▸ **Job item**:
Print out the data below. Do not alter a single line.

── Material for the task ──

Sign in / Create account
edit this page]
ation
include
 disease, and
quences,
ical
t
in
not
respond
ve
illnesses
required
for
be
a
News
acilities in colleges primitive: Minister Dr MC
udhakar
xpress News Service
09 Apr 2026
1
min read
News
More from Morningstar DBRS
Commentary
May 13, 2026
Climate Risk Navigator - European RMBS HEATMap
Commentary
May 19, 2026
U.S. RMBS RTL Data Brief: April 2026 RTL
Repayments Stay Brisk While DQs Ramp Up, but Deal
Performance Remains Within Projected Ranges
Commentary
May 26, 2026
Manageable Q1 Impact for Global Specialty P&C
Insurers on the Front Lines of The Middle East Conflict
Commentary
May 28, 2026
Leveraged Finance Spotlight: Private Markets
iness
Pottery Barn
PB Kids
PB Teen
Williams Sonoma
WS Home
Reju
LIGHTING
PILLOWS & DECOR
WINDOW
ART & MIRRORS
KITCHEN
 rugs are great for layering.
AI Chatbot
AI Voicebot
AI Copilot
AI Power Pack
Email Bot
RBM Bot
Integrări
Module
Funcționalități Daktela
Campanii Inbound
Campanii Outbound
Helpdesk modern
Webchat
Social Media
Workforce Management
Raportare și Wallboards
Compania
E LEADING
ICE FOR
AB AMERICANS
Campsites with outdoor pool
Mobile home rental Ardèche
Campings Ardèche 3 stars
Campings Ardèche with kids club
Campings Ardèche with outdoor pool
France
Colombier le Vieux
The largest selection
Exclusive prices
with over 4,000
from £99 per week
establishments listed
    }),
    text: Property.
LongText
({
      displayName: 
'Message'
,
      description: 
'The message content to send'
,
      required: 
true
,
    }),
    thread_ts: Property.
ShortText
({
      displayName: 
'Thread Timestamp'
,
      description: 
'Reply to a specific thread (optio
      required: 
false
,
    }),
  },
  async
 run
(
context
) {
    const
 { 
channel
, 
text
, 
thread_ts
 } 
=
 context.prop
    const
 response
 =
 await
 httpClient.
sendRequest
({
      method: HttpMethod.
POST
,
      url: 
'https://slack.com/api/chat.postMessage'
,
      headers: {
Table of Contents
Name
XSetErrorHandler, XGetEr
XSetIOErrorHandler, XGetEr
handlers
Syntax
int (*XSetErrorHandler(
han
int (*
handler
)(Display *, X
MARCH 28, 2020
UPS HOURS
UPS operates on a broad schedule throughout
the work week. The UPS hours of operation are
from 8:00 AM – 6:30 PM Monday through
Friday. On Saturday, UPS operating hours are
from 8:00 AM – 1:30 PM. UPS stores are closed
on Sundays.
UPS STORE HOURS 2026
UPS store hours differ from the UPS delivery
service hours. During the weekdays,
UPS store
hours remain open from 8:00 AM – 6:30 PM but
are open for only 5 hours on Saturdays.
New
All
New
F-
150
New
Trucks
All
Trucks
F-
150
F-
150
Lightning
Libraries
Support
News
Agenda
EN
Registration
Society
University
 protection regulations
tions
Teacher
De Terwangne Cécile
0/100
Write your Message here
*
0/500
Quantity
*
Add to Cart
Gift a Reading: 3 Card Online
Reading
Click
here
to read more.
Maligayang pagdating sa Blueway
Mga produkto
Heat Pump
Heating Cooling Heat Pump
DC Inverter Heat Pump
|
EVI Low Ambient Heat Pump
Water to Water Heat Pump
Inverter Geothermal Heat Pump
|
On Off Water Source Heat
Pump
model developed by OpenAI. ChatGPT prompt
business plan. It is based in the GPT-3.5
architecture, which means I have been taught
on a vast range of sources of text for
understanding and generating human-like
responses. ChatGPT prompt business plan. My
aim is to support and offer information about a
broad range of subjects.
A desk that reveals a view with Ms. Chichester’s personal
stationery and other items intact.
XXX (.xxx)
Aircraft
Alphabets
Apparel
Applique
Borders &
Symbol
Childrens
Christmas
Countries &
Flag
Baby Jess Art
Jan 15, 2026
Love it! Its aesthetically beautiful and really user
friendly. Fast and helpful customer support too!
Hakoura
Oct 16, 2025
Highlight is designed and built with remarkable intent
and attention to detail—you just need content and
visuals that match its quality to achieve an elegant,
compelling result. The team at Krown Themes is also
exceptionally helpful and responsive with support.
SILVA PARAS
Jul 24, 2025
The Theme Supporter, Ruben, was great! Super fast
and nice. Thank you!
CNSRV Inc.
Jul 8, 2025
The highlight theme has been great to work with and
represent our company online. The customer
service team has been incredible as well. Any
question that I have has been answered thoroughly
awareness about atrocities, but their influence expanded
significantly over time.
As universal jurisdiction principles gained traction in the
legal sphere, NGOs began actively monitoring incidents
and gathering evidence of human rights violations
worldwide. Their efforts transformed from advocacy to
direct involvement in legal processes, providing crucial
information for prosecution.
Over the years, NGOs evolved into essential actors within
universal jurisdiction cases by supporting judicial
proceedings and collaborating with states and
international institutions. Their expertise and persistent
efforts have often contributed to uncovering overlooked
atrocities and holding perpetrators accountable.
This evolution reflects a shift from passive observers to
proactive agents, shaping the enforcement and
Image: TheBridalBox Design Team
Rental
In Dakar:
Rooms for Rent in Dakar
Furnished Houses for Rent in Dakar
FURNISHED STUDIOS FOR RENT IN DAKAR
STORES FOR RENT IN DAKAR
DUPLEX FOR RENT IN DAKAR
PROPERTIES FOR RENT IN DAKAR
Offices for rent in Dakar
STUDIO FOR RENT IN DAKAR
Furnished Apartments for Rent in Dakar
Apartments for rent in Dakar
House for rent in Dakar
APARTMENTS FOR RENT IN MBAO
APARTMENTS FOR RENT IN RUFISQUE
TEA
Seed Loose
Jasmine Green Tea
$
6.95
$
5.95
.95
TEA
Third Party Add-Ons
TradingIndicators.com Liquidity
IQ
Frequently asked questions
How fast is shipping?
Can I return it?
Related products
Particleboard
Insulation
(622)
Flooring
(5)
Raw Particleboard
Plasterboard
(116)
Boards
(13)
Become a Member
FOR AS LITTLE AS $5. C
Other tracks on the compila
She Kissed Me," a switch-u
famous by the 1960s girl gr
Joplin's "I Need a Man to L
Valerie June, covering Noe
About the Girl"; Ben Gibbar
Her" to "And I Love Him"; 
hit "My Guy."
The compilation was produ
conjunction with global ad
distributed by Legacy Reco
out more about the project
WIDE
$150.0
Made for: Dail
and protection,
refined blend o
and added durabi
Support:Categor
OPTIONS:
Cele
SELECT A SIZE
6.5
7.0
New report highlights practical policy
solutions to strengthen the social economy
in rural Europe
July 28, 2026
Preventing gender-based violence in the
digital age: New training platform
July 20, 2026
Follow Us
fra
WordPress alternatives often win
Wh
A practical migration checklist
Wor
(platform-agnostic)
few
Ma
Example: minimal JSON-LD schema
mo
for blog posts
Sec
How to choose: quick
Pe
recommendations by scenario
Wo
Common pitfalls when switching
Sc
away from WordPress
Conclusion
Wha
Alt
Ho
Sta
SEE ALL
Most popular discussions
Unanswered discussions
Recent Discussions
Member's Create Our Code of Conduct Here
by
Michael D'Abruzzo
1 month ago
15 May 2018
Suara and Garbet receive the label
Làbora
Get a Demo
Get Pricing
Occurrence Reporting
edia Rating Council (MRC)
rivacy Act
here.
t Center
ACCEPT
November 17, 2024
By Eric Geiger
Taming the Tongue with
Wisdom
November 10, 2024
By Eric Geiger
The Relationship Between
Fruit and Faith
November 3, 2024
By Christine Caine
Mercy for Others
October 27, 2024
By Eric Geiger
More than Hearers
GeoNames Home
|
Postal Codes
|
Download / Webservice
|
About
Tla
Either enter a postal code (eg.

───

▸ **Expected output**:
Sign in / Create account
edit this page]
ation
include
 disease, and
quences,
ical
t
in
not
respond
ve
illnesses
required
for
be
a
News
acilities in colleges primitive: Minister Dr MC
udhakar
xpress News Service
09 Apr 2026
1
min read
News
More from Morningstar DBRS
Commentary
May 13, 2026
Climate Risk Navigator - European RMBS HEATMap
Commentary
May 19, 2026
U.S. RMBS RTL Data Brief: April 2026 RTL
Repayments Stay Brisk While DQs Ramp Up, but Deal
Performance Remains Within Projected Ranges
Commentary
May 26, 2026
Manageable Q1 Impact for Global Specialty P&C
Insurers on the Front Lines of The Middle East Conflict
Commentary
May 28, 2026
Leveraged Finance Spotlight: Private Markets
iness
Pottery Barn
PB Kids
PB Teen
Williams Sonoma
WS Home
Reju
LIGHTING
PILLOWS & DECOR
WINDOW
ART & MIRRORS
KITCHEN
 rugs are great for layering.
AI Chatbot
AI Voicebot
AI Copilot
AI Power Pack
Email Bot
RBM Bot
Integrări
Module
Funcționalități Daktela
Campanii Inbound
Campanii Outbound
Helpdesk modern
Webchat
Social Media
Workforce Management
Raportare și Wallboards
Compania
E LEADING
ICE FOR
AB AMERICANS
Campsites with outdoor pool
Mobile home rental Ardèche
Campings Ardèche 3 stars
Campings Ardèche with kids club
Campings Ardèche with outdoor pool
France
Colombier le Vieux
The largest selection
Exclusive prices
with over 4,000
from £99 per week
establishments listed
    }),
    text: Property.
LongText
({
      displayName: 
'Message'
,
      description: 
'The message content to send'
,
      required: 
true
,
    }),
    thread_ts: Property.
ShortText
({
      displayName: 
'Thread Timestamp'
,
      description: 
'Reply to a specific thread (optio
      required: 
false
,
    }),
  },
  async
 run
(
context
) {
    const
 { 
channel
, 
text
, 
thread_ts
 } 
=
 context.prop
    const
 response
 =
 await
 httpClient.
sendRequest
({
      method: HttpMethod.
POST
,
      url: 
'https://slack.com/api/chat.postMessage'
,
      headers: {
Table of Contents
Name
XSetErrorHandler, XGetEr
XSetIOErrorHandler, XGetEr
handlers
Syntax
int (*XSetErrorHandler(
han
int (*
handler
)(Display *, X
MARCH 28, 2020
UPS HOURS
UPS operates on a broad schedule throughout
the work week. The UPS hours of operation are
from 8:00 AM – 6:30 PM Monday through
Friday. On Saturday, UPS operating hours are
from 8:00 AM – 1:30 PM. UPS stores are closed
on Sundays.
UPS STORE HOURS 2026
UPS store hours differ from the UPS delivery
service hours. During the weekdays,
UPS store
hours remain open from 8:00 AM – 6:30 PM but
are open for only 5 hours on Saturdays.
New
All
New
F-
150
New
Trucks
All
Trucks
F-
150
F-
150
Lightning
Libraries
Support
News
Agenda
EN
Registration
Society
University
 protection regulations
tions
Teacher
De Terwangne Cécile
0/100
Write your Message here
*
0/500
Quantity
*
Add to Cart
Gift a Reading: 3 Card Online
Reading
Click
here
to read more.
Maligayang pagdating sa Blueway
Mga produkto
Heat Pump
Heating Cooling Heat Pump
DC Inverter Heat Pump
|
EVI Low Ambient Heat Pump
Water to Water Heat Pump
Inverter Geothermal Heat Pump
|
On Off Water Source Heat
Pump
model developed by OpenAI. ChatGPT prompt
business plan. It is based in the GPT-3.5
architecture, which means I have been taught
on a vast range of sources of text for
understanding and generating human-like
responses. ChatGPT prompt business plan. My
aim is to support and offer information about a
broad range of subjects.
A desk that reveals a view with Ms. Chichester’s personal
stationery and other items intact.
XXX (.xxx)
Aircraft
Alphabets
Apparel
Applique
Borders &
Symbol
Childrens
Christmas
Countries &
Flag
Baby Jess Art
Jan 15, 2026
Love it! Its aesthetically beautiful and really user
friendly. Fast and helpful customer support too!
Hakoura
Oct 16, 2025
Highlight is designed and built with remarkable intent
and attention to detail—you just need content and
visuals that match its quality to achieve an elegant,
compelling result. The team at Krown Themes is also
exceptionally helpful and responsive with support.
SILVA PARAS
Jul 24, 2025
The Theme Supporter, Ruben, was great! Super fast
and nice. Thank you!
CNSRV Inc.
Jul 8, 2025
The highlight theme has been great to work with and
represent our company online. The customer
service team has been incredible as well. Any
question that I have has been answered thoroughly
awareness about atrocities, but their influence expanded
significantly over time.
As universal jurisdiction principles gained traction in the
legal sphere, NGOs began actively monitoring incidents
and gathering evidence of human rights violations
worldwide. Their efforts transformed from advocacy to
direct involvement in legal processes, providing crucial
information for prosecution.
Over the years, NGOs evolved into essential actors within
universal jurisdiction cases by supporting judicial
proceedings and collaborating with states and
international institutions. Their expertise and persistent
efforts have often contributed to uncovering overlooked
atrocities and holding perpetrators accountable.
This evolution reflects a shift from passive observers to
proactive agents, shaping the enforcement and
Image: TheBridalBox Design Team
Rental
In Dakar:
Rooms for Rent in Dakar
Furnished Houses for Rent in Dakar
FURNISHED STUDIOS FOR RENT IN DAKAR
STORES FOR RENT IN DAKAR
DUPLEX FOR RENT IN DAKAR
PROPERTIES FOR RENT IN DAKAR
Offices for rent in Dakar
STUDIO FOR RENT IN DAKAR
Furnished Apartments for Rent in Dakar
Apartments for rent in Dakar
House for rent in Dakar
APARTMENTS FOR RENT IN MBAO
APARTMENTS FOR RENT IN RUFISQUE
TEA
Seed Loose
Jasmine Green Tea
$
6.95
$
5.95
.95
TEA
Third Party Add-Ons
TradingIndicators.com Liquidity
IQ
Frequently asked questions
How fast is shipping?
Can I return it?
Related products
Particleboard
Insulation
(622)
Flooring
(5)
Raw Particleboard
Plasterboard
(116)
Boards
(13)
Become a Member
FOR AS LITTLE AS $5. C
Other tracks on the compila
She Kissed Me," a switch-u
famous by the 1960s girl gr
Joplin's "I Need a Man to L
Valerie June, covering Noe
About the Girl"; Ben Gibbar
Her" to "And I Love Him"; 
hit "My Guy."
The compilation was produ
conjunction with global ad
distributed by Legacy Reco
out more about the project
WIDE
$150.0
Made for: Dail
and protection,
refined blend o
and added durabi
Support:Categor
OPTIONS:
Cele
SELECT A SIZE
6.5
7.0
New report highlights practical policy
solutions to strengthen the social economy
in rural Europe
July 28, 2026
Preventing gender-based violence in the
digital age: New training platform
July 20, 2026
Follow Us
fra
WordPress alternatives often win
Wh
A practical migration checklist
Wor
(platform-agnostic)
few
Ma
Example: minimal JSON-LD schema
mo
for blog posts
Sec
How to choose: quick
Pe
recommendations by scenario
Wo
Common pitfalls when switching
Sc
away from WordPress
Conclusion
Wha
Alt
Ho
Sta
SEE ALL
Most popular discussions
Unanswered discussions
Recent Discussions
Member's Create Our Code of Conduct Here
by
Michael D'Abruzzo
1 month ago
15 May 2018
Suara and Garbet receive the label
Làbora
Get a Demo
Get Pricing
Occurrence Reporting
edia Rating Council (MRC)
rivacy Act
here.
t Center
ACCEPT
November 17, 2024
By Eric Geiger
Taming the Tongue with
Wisdom
November 10, 2024
By Eric Geiger
The Relationship Between
Fruit and Faith
November 3, 2024
By Christine Caine
Mercy for Others
October 27, 2024
By Eric Geiger
More than Hearers
GeoNames Home
|
Postal Codes
|
Download / Webservice
|
About
Tla
Either enter a postal code (eg.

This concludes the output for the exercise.